A fourth article asserts that every nation has the right to territory and to exclusive jurisdiction over its territory and people. How unfortunate that the emphasis could not have been placed upon the growing interdependence of nations, rather than upon the exclusive and absolute character of national territorial jurisdiction. How significant that the framers elucidate the principle by quoting from an opinion handed down by a great American justice more than one hundred years ago.
There is some consolation in the last article. It asserts that international right and duties are correlative, and that “every nation entitled to a right by the law of nations is entitled to have that right respected and protected by all other nations.” Could this cardinal principle have been made the starting-point instead of being tardily recognized at the end, the whole tone of the Declaration might have been changed. Nations have a common interest in the efficacy of international law. May they not share in a common obligation to participate in some way in its enforcement? We are harping too much today upon the rights of nations. Our business is to devise remedies to the end that rights may be made valuable without desolating the earth in war. If the thought of the savants could have taken this direction, their proclamation might have been at least forward-looking instead of reactionary.
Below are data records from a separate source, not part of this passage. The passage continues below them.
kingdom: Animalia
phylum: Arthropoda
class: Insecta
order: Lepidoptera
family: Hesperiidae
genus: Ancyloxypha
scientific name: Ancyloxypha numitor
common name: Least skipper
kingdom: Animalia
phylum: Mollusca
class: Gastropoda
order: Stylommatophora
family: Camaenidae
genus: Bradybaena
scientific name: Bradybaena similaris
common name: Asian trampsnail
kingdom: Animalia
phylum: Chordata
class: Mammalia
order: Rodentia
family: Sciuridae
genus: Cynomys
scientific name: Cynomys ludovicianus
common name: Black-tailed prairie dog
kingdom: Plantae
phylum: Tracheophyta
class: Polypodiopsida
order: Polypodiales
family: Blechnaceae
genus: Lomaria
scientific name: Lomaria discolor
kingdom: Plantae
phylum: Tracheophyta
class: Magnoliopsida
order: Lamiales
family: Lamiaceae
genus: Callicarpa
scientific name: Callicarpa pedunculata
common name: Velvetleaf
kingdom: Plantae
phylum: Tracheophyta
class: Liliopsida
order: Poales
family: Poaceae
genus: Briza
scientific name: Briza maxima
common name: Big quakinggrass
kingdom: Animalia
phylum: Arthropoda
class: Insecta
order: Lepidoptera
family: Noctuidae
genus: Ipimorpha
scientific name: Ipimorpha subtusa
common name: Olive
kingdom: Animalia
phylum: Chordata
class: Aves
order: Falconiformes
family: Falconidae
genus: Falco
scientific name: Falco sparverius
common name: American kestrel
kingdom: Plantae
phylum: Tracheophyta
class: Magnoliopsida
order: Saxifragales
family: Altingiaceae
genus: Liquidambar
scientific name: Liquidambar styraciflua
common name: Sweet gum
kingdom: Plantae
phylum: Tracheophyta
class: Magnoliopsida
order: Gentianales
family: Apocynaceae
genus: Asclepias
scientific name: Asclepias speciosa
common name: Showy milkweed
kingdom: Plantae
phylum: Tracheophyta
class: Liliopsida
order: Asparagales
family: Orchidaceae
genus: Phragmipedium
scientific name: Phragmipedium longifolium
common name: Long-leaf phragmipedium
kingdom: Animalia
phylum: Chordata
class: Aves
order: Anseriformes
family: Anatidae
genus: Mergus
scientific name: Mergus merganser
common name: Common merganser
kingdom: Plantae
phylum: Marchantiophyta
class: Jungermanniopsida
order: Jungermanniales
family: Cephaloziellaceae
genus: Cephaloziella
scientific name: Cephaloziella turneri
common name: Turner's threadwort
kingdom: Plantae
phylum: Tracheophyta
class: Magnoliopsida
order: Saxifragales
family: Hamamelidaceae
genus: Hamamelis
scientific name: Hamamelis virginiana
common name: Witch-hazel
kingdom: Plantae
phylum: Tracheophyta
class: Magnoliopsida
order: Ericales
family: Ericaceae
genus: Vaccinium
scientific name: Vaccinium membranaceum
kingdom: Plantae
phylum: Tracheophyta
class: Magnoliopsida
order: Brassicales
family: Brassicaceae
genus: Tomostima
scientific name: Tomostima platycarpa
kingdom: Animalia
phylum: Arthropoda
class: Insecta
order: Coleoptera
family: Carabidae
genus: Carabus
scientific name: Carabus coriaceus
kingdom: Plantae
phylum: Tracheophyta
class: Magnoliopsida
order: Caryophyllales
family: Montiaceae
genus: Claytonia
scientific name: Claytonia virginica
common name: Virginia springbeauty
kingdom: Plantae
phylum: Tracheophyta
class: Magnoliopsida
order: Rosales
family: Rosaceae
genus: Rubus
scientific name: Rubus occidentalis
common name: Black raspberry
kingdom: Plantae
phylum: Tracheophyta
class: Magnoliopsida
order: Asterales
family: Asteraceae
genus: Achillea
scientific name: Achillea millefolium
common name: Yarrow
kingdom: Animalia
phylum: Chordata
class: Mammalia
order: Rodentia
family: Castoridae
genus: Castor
Pan-American thought on international questions is not particularly forward-looking. The republics to the sought of us are extremely jealous of the rights of small nations. They are intensely suspicious o fall interference from without. It is probably fortunate that they have this feeling, but the feeling undoubtedly blinds them to the larger currents of internationalism. Its embodiment in dogmatic form in such a document as the recent Declaration must raise in the minds of thoughtful Americans the serious question: can the United States afford to yield its place in the forefront of the movement for making international law a vital controlling force in world affairs, as the price of closer union with the Latin-American republics?